Méfiance à l’égard du système politique
L’occupation américaine de l’Irak a laissé en héritage tout un nouveau système d’élites politiques ; les dirigeants irakiens se disputent le partage des revenus du pays et accordent des faveurs à leurs amis et à leur famille. Les Irakiens manifestent régulièrement depuis l’occupation américaine de 2003, principalement contre la corruption du gouvernement, le manque de services de base, le chômage de masse et – ces dernières années – l’ingérence iranienne. Le tout nouveau Premier ministre irakien, Mustafa Kadhimi, un indépendant, a été élu après les manifestations d’octobre 2019, lorsque les Irakiens ont rejeté les partis traditionnels.
Mais la méfiance à l’égard du système politique persiste. Les dernières élections parlementaires irakiennes d’octobre 2021 ont vu le taux de participation le plus bas jamais enregistré en Irak depuis 2003, avec 41 % des suffrages exprimés, ce qui a créé une crise de légitimité pour le prochain gouvernement irakien, qui n’a d’ailleurs pas encore été révélé.
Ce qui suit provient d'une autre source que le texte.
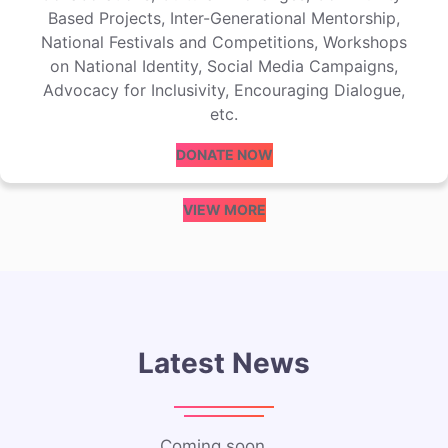
Based Projects, Inter-Generational Mentorship,
National Festivals and Competitions, Workshops
on National Identity, Social Media Campaigns,
Advocacy for Inclusivity, Encouraging Dialogue,
etc.
DONATE NOW
VIEW MORE
Latest News
Coming soon…..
Le principal problème est qu’il n’existe pas de stratégie gouvernementale nationale claire et progressiste, ce qui entrave gravement le développement du pays et affaiblit l’État irakien, en particulier face à des défis tels que la hausse mondiale des prix des denrées alimentaires. Ce qui rend cette manifestation remarquable, c’est qu’elle intervient à un moment où tous les gouvernements sont censés faire davantage pour soutenir leurs citoyens face à la hausse mondiale des prix.
Les protestations commencent à s’étendre
Étant donné que deux des principaux moteurs du printemps arabe étaient le coût élevé des denrées alimentaires et d’autres biens, ainsi que l’accès limité à l’eau, les dernières manifestations pourraient avoir une portée mondiale. Les Irakiens pourraient être les premiers d’un mouvement global de protestation contre la hausse des prix, alors que le conflit entre la Russie et l’Ukraine se poursuit.
L’Albanie a été le premier pays à voir des manifestation similaires à celles qui ont lieu en Irak, puis ce fut le tour du Sri Lanka. La Banque mondiale a mis en garde contre l’inflation liée à la guerre en Ukraine, qui pourrait entraîner d’autres manifestations, voire des émeutes.